Closely related to the need for different risk metrics at the board level is the ability to construct risk forecasts that evaluate future risk (discounted in net present value terms). The number of organizations employing scenario-based stress testing methodologies that allow for the investigation of different outcome and assumption sets is startlingly low.

This approach not only shapes our understanding of future risk scenarios but also allows us to evaluate potential shocks across the value chain. As such, organizations can evaluate risk capital investments, including the trade-off between resiliency and efficiency, from the perspective of the potential return on investment for those measures or activities.

Further, the development of future risk scenarios must challenge the assumptions embedded in the organization’s strategies. Too often, leaders dismiss “black swan” or “gray swan” scenarios, as they are unlikely to occur. Instead, it will be important to evaluate risks across the spectrum from enduring to evolving to emerging risks and those areas where they may experience material shocks. The goal is not to forecast the future but rather to reduce and parameterize the uncertainty facing leaders today.
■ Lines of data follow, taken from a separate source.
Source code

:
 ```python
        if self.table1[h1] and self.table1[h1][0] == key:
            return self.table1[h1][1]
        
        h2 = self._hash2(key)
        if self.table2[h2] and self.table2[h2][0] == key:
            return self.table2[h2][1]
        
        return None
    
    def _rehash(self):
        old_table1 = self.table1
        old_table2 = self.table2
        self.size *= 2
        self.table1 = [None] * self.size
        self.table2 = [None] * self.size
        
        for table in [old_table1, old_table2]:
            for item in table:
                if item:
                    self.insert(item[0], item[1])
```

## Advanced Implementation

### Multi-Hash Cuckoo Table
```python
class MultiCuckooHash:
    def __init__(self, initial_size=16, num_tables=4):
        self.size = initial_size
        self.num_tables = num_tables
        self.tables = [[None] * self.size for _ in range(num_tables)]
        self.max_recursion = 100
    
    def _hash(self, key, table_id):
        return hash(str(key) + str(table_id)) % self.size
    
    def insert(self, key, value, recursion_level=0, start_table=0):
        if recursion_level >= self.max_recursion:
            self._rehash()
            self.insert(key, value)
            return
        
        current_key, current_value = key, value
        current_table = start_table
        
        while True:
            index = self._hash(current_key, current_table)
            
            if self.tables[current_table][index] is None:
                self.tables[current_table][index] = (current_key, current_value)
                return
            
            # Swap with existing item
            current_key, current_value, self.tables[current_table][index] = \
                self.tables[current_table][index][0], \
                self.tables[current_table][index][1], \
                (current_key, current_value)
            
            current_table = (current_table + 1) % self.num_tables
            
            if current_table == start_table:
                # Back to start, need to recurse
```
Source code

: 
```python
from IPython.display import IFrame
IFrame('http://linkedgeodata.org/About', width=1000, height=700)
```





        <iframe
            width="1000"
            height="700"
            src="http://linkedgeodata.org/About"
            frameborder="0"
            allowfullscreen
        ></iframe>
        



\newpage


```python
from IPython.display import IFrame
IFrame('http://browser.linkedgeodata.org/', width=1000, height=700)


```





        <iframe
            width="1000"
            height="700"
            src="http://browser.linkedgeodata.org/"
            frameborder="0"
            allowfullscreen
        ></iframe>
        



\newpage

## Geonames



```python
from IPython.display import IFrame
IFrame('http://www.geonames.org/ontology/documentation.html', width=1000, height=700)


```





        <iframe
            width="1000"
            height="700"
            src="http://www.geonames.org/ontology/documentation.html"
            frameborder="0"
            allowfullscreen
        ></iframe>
Ultimately, the way we choose to engage this new world will depend on how we define existing and unknown risks. This will require as much focus on continuity as we can muster to understand “discontinuity” in the system and our markets, as well as what this means for leaders evaluating and guiding organizations under uncertain conditions. Indeed, it is incumbent on us all to challenge the ways in which we have conceptualized risk as we navigate the recency bias that is certain to follow this crisis and to posture our organizations for a more resilient future.